The rationale of Boyde provides the ultimate resolution for Gibson’s case. Even if we were to assume that the jury had been properly instructed on the reasonable doubt standard as to its ultimate findings and could have found Gibson guilty of the charged offenses beyond a reasonable doubt, we have no way of knowing this assumption to be true. As the Boyde court reasoned, when alternate theories are involved, it is “equally likely that ... the verdict rested on an unconstitutional ground” as on a constitutional one. Id. at 380, 110 S.Ct. 1190 (citations omitted). Because it is as likely, if not more so in light of the closing argument, that the jury relied upon facts found by a preponderance of the evidence to find Gibson guilty of the charged offenses, his conviction cannot stand.

CONCLUSION

Because the use of CALJIC No. 2.50.01 was contrary to Winship and Sullivan, the district court properly granted habeas relief under section 2254. We therefore AFFIRM. 
      
      . Although Alma Flores took her husband’s name when they married, we refer to her as "Flores” to avoid confusion.
     
      
      . Flores gave conflicting accounts as to when they stopped having consensual sex, ranging anywhere from two months to two years after they were married. Because Flores testified that the assaults occurred monthly, the number of incidents varies depending on when the consensual sexual relationship ended.
     
      
      . The instruction also defined “sexual offense” as:
      A. Any conduct [as alleged in Counts III, IV & V]- The elements of these crimes are set forth elsewhere in these instructions.
      B. Contact, without consent, between any part of the defendant's body or an object and the genitals or anus of another person.

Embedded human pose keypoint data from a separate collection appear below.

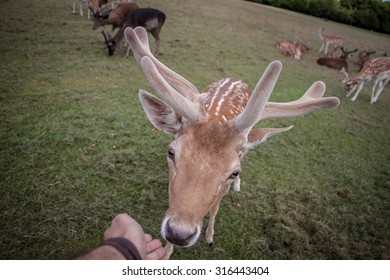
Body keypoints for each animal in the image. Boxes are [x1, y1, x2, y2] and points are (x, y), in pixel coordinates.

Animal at [125, 26, 342, 260]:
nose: (179, 234)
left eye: (233, 172)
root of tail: (235, 78)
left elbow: (215, 208)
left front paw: (210, 237)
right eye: (171, 152)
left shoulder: (224, 187)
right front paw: (166, 253)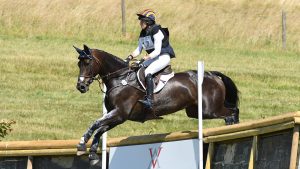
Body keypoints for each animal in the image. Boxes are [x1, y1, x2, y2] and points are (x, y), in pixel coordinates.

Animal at [73, 44, 239, 165]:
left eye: (87, 62)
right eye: (78, 63)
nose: (81, 87)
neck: (120, 78)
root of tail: (212, 75)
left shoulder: (119, 112)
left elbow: (95, 124)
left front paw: (81, 144)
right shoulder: (118, 117)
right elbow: (100, 129)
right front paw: (92, 154)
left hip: (209, 110)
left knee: (232, 111)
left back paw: (233, 130)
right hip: (195, 111)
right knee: (230, 112)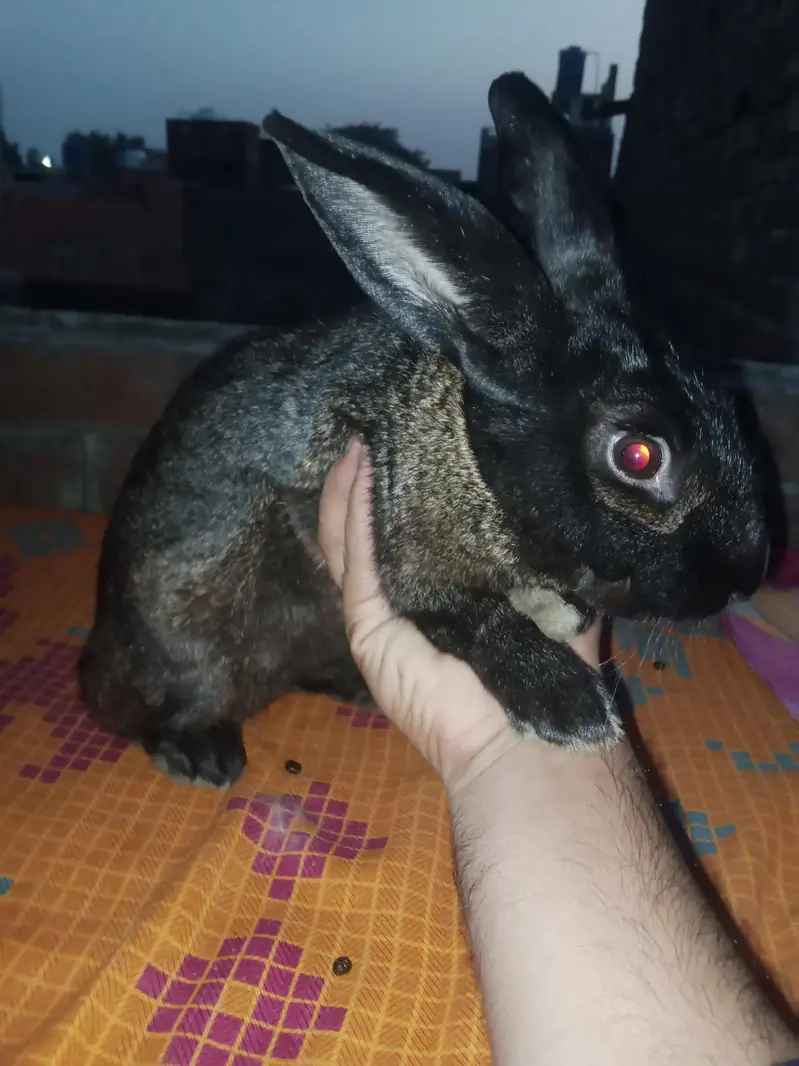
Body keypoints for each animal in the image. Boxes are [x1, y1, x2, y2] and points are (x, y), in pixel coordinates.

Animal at [78, 71, 769, 788]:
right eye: (637, 456)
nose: (746, 577)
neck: (477, 456)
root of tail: (95, 669)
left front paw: (560, 615)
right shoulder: (402, 543)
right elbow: (472, 616)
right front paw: (571, 707)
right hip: (190, 634)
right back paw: (202, 755)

      C.Contact, without consent, between the genitals or anus of the defendant and any part of another person’s body.
      No. 2.50.01.
     
      
      . The jury also received CALJIC No. 2.50.02, which is identical in all aspects to No. 2.50.01, except that it addresses prior acts of domestic violence.
     
      
      . The order also took note of the cases that Gibson had cited in support of his due process argument. Although the order acknowledged that two recent appellate court decisions, People v. Vichroy, 76 Cal.App.4th 92, 90 Cal.Rptr.2d 105 (1999) and People v. Orellano, 79 Cal.App.4th 179, 93 Cal.Rptr.2d 866 (2000), had held that the prior version of CALJIC No. 2.50.01 was constitutionally deficient, it also noted that People v. James, 81 Cal.App.4th 1343, 96 Cal.Rptr.2d 823 (2000), upheld the use of such an instruction. In James, however, overwhelming evidence made it clear beyond a reasonable doubt that the verdict would have been the same with a proper instruction.
     
      
      . In denying the stay, Judge Carney found both that the Warden was unlikely to succeed on the merits and that he would not suffer irreparable injury since Ventura County had indicated it would not retry Gibson.
     
      
      . "In deciding whether or not to testify, the defendant may choose to rely on the state of the evidence and upon the failure, if any, of the People to prove beyond a reasonable doubt every essential element of the charge against [him]. No lack of testimony on defendant's part will make up for a failure of proof by the People so as to support a finding against [him] on any such essential element." CALJIC No. 2.61.
     
      
      . The state court relied on Estelle v. McGuire in finding that there was not a reasonable likelihood that, as a whole, the jury misunderstood the instruction. However, reliance on Estelle presupposes that the instruction is ambiguous. As explained above, we find the challenged instructions unambiguous as to inferences permitted by evidence of uncharged acts. Estelle is therefore inapposite.